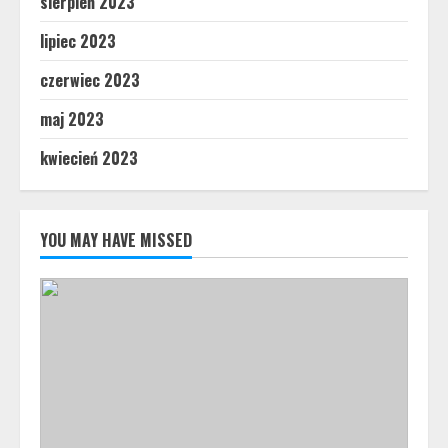
sierpień 2023
lipiec 2023
czerwiec 2023
maj 2023
kwiecień 2023
YOU MAY HAVE MISSED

WORK TO BE COMPLETED:
Copy every line above exactly, leaving no picture in the copy.

TASK RESULT:
sierpień 2023
lipiec 2023
czerwiec 2023
maj 2023
kwiecień 2023
YOU MAY HAVE MISSED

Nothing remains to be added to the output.